15. Point 2: Plaintiff seeks to recover the house property of the trust from the defendants. According to the plaintiff, the defendants vacated the house in which they were living and requested the plaintiff in May, 1978 to permit them to reside in the suit house for some time and promised to vacate in short time and after occupation, they are not vacating it as promised. The defendants contend that they are residing in the suit house for a long time and the first defendant's husband was born in the suit house and the plaintiff has no legal right to demand possession. Ex.A7 series and Ex.A24 series are the letters written by defendants to plaintiff to the London address. Ex.A8 is the Birth Certificate of the second defendant and Ex.A9 is the Death Certificate of the father of the second defendant and in those certificates, the address of the defendants was mentioned as 12, Mohaideen School Street, Nagoor. Exs.A15 and A16 are the voters' list of Nagapattinam Municipality for the years 1977 and 1978 respectively. Ex.A17 is the voters list of Nagapattinam Legislative Assembly Constituency. In the above documents, the defendants' residence is mentioned as 12, Mohaideen School Street. Ex.A18 is the marriage invitation of the sister of the second defendant and Ex.A20 is the marriage invitation of the second defendant and in those the residence of the defendants is shown as Mohaideen School Street. Ex.A21 settlement deed and Ex.A22 mortgage deed contain the address of the defendants as 12, Mohaideen Street. All the above show that the defendants were residing in 12, Mohaideen School Street and in 1978, they had come to the suit house.

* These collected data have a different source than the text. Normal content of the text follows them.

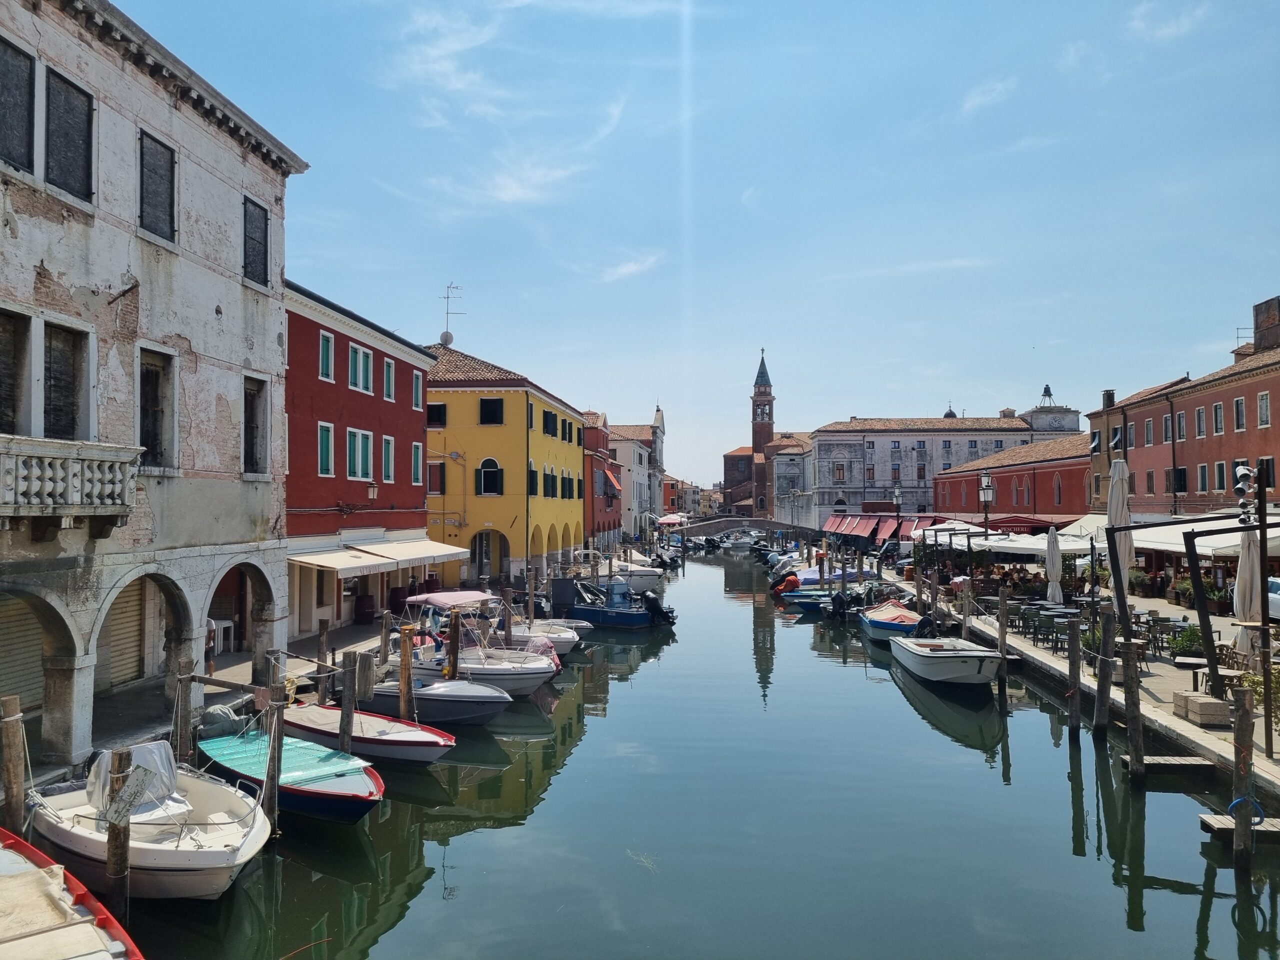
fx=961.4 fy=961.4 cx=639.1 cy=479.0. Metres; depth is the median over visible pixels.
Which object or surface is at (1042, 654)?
quay
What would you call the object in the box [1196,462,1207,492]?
window
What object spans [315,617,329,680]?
wooden post
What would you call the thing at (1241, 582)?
closed umbrella
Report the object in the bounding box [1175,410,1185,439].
window
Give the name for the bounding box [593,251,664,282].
cloud
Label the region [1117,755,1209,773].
wooden dock
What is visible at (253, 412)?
window
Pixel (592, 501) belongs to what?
red building
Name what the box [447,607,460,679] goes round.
wooden post
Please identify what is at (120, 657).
roller shutter
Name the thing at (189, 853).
white boat
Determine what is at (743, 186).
sky
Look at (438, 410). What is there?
window
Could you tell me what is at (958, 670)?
motorboat
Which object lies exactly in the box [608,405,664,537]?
white building
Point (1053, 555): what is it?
closed umbrella
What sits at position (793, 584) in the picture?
outboard motor cover
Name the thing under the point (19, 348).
window
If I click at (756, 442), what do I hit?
bell tower
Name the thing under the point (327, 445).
window
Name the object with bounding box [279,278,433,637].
red building
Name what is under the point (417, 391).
window
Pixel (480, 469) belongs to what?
window
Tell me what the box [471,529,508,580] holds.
archway
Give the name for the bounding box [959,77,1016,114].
cloud
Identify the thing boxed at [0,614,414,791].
pavement
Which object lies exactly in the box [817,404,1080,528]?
white building
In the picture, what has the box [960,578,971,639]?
wooden post
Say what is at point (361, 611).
barrel
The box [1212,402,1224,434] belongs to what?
window
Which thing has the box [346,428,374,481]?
window
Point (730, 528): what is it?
bridge
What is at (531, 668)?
motorboat
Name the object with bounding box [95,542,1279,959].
canal water
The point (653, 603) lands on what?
outboard motor
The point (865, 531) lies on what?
red awning
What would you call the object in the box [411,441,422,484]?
window
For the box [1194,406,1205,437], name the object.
window
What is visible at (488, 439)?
yellow building
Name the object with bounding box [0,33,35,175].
window
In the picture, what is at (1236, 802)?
blue ring
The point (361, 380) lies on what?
window
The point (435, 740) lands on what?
boat
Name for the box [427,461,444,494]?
window
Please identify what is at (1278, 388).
red building
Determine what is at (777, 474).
white building
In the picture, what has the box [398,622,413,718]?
wooden post
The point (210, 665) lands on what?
person
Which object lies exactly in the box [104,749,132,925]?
wooden post
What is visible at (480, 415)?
window
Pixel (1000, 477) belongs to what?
red building
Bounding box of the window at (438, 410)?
[426,402,445,426]
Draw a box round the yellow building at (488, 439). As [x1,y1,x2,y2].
[420,337,583,587]
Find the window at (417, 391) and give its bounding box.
[412,369,423,409]
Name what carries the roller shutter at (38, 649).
in the white building at (274, 332)
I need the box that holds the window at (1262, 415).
[1256,390,1270,426]
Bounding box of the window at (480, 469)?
[475,458,502,495]
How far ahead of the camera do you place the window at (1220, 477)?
37.69 m
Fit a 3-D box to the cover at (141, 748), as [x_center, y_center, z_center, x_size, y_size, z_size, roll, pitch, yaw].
[-5.642,3.382,10.730,0.881,0.747,0.897,0,-2,3]
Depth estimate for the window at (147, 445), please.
15.55 m
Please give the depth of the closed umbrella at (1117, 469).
18.22 m
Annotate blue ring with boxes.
[1227,797,1265,826]
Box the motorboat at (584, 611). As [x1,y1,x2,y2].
[555,577,675,627]
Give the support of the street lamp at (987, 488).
on the quay at (1042, 654)
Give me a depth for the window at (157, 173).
15.09 m
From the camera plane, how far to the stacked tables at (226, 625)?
22.04 m
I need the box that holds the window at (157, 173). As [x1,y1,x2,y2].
[137,128,176,243]
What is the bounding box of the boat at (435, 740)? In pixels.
[276,701,453,765]
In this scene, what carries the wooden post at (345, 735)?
in the canal water
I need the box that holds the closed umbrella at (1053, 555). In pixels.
[1044,526,1063,604]
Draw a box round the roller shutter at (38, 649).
[0,593,44,717]
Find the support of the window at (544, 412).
in the yellow building at (488, 439)
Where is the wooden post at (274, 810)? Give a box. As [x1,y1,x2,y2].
[264,675,283,841]
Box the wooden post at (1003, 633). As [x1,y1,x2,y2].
[996,588,1008,698]
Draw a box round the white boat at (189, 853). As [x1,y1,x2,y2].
[31,738,272,900]
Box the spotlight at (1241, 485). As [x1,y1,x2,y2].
[1233,464,1257,525]
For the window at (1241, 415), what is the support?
in the red building at (1278, 388)
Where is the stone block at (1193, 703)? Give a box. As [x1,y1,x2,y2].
[1174,691,1230,726]
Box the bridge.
[674,516,821,542]
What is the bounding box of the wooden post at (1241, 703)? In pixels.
[1230,687,1255,867]
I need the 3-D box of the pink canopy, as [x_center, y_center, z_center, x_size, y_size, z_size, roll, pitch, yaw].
[-4.422,2.867,22.744,1.779,0.457,2.414,0,-2,3]
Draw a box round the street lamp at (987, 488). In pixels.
[978,471,994,536]
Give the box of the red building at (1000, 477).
[935,431,1091,519]
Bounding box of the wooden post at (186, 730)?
[172,655,194,765]
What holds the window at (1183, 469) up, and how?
in the red building at (1278, 388)
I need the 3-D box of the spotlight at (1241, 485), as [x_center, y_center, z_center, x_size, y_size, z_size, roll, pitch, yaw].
[8.755,0.251,13.872,0.392,0.941,0.336,0,-2,3]
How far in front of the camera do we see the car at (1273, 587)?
25.67 m
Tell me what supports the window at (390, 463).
in the red building at (417, 420)
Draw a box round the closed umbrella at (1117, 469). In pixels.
[1107,458,1132,605]
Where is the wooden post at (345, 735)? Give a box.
[338,652,357,754]
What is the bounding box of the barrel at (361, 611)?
[353,593,375,623]
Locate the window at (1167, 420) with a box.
[1161,413,1171,440]
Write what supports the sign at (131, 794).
attached to the wooden post at (123, 859)
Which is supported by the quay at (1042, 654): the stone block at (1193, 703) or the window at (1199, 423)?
the stone block at (1193, 703)
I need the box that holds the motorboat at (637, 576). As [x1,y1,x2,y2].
[601,555,662,592]
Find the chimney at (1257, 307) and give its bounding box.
[1252,295,1279,353]
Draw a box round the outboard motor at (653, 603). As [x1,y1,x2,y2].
[642,592,674,625]
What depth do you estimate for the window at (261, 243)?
18.45 m
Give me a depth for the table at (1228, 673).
16.90 m
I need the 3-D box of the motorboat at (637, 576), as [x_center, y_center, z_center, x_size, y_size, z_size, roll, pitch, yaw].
[-0.757,5.109,50.884,3.423,2.072,4.664,0,-2,3]
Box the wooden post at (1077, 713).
[1066,614,1082,737]
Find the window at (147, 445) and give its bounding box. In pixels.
[136,344,175,470]
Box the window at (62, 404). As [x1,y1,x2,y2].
[44,319,90,438]
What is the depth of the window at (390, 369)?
30.97 m
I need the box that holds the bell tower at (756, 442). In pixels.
[750,348,774,512]
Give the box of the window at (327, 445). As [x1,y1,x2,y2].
[317,422,333,477]
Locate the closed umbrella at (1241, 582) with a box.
[1232,526,1262,656]
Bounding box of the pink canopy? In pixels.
[406,590,494,609]
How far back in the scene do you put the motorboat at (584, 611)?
34.20 m
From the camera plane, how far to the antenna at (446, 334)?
45.62 m
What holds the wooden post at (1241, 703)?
in the canal water
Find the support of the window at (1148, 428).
in the red building at (1278, 388)
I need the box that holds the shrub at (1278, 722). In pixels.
[1239,664,1279,728]
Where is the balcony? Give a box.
[0,433,140,527]
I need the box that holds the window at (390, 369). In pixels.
[382,354,395,400]
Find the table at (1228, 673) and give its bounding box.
[1175,658,1244,696]
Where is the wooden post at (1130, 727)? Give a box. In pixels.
[1122,638,1144,779]
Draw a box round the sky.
[113,0,1279,497]
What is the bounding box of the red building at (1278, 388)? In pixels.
[1084,294,1279,519]
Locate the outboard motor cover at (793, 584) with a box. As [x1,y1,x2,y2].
[772,573,801,596]
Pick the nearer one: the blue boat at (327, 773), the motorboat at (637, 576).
the blue boat at (327, 773)
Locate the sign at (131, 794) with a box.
[108,763,161,823]
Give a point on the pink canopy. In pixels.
(438, 598)
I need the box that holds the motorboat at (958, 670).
[888,631,1003,686]
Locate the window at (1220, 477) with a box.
[1214,461,1227,492]
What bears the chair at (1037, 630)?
on the quay at (1042, 654)
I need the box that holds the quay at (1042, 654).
[885,567,1279,793]
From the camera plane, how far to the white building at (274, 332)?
15.65 m
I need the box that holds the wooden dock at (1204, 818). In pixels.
[1200,814,1279,844]
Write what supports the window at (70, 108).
in the white building at (274, 332)
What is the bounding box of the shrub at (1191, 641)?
[1165,623,1204,659]
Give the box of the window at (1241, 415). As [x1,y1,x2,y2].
[1234,396,1246,430]
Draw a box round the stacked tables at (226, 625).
[211,618,235,654]
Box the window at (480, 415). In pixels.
[478,397,504,424]
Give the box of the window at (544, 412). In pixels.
[542,408,556,437]
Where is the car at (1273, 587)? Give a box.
[1267,576,1279,620]
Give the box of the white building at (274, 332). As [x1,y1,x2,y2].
[0,0,308,785]
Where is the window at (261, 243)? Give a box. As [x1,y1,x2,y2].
[242,195,268,286]
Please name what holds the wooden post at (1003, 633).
in the canal water
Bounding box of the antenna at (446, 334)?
[439,281,465,345]
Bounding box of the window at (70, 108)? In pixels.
[45,65,94,203]
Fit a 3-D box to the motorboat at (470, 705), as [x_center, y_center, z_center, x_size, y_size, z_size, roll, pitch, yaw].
[-4.526,4.341,19.100,4.757,1.151,1.680,-1,-2,27]
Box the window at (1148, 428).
[1143,418,1153,444]
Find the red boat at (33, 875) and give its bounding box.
[0,824,144,959]
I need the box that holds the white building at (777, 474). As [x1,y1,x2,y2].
[769,432,814,526]
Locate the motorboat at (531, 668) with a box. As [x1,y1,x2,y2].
[400,590,562,695]
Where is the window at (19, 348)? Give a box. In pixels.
[0,308,31,435]
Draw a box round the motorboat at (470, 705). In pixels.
[353,673,511,724]
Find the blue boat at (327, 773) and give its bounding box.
[197,726,381,823]
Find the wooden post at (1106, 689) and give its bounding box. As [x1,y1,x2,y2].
[1095,601,1115,735]
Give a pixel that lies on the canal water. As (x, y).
(973, 770)
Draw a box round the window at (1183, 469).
[1172,466,1187,492]
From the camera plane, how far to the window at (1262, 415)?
36.86 m
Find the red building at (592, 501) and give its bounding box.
[581,409,621,550]
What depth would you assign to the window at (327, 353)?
26.07 m
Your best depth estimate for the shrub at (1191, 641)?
20.05 m
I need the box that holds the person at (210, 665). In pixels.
[203,617,220,676]
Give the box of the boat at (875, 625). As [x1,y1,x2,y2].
[860,598,926,646]
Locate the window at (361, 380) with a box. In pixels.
[347,343,372,394]
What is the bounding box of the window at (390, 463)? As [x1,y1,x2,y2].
[380,434,395,485]
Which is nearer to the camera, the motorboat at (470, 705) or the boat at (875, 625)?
the motorboat at (470, 705)
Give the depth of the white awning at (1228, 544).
30.72 m
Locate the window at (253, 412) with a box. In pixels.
[242,374,268,475]
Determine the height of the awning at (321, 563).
1.132 m
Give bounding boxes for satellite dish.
[439,330,454,345]
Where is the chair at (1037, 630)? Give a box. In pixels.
[1030,610,1063,648]
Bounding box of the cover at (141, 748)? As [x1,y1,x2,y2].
[86,740,181,816]
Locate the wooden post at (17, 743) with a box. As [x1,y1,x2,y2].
[1,695,27,833]
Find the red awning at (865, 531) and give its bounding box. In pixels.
[822,512,950,542]
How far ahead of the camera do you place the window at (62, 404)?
13.44 m
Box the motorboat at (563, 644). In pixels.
[504,617,586,654]
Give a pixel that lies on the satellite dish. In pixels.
(443, 337)
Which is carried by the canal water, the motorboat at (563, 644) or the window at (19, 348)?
the motorboat at (563, 644)
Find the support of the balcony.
attached to the white building at (274, 332)
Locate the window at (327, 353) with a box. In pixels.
[318,330,333,381]
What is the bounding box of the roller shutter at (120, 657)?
[97,579,147,690]
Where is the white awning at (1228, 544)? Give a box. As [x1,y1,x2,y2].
[1064,514,1279,557]
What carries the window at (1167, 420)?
in the red building at (1278, 388)
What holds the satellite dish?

16. The learned counsel for the defendants further contend that the defendants as heirs are beneficiaries under Ex,A4 settlement deed and as such, they are entitled to reside in the suit house. The settlement deed properties are meant to generate income for carrying out the charities and the income has to be divided by all the heirs. It is already determined that the plaintiff is not entitled to be trustee and he cannot administer the properties mentioned in Ex.A4 settlement deed. Hence the plaintiff cannot seek for recovery of house property from the defendants and it is determined accordingly.

17. Point 3: The only other question to be decided is whether the second defendant is fit to be trustee and maintain the properties mentioned in Ex.A4 settlement deed. DW.1 is the second defendant. According to him, his father performed the charities as trustee till his life time and afterwards the plaintiff did not perform them and he also did not render account on demand. He has further stated that second and third defendants in O.S.No.112 of 1986 are citizens of Singapore and fourth defendant is younger to him in age and is residing in Saudi Arabia and the second defendant alone is fit and qualified to be trustee among the male heirs. PW.1, the plaintiff has admitted that among the male heirs, the second defendant alone is residing in India permanently and he has the opportunity to become trustee. As already decided, the plaintiff is not entitled to be a trustee. In the order of succession among the male heirs, the second and third defendants in O.S.No.112 of 1986 are the citizens of Singapore and therefore they are not entitled to be trustee. They did not also appear and were set ex parte. The next male heir is only the second defendant and he is a resident of Nagoor, working as Accountant in Dhurga. He is entitled to be trustee and he can maintain the properties mentioned in Ex.A4 settlement deed and he can also recover the A schedule property from the plaintiff. It is decided accordingly.

18. For the reasons stated above, the appeal in A.S.No.45 of 1988 is allowed and the judgment and decree in O.S.No.36 of 1986 are set aside and the suit in O.S.No.36 of 1986 is dismissed. The appeal in A.S.No.191 of 1988 is allowed and the Judgment and decree passed in O.S.No.112 of 1986 are set aside and the suit in O.S.No.112 of 1986 is decreed as prayed for. To avoid further bitterness among the family members, there shall be no order as to costs in the appeals.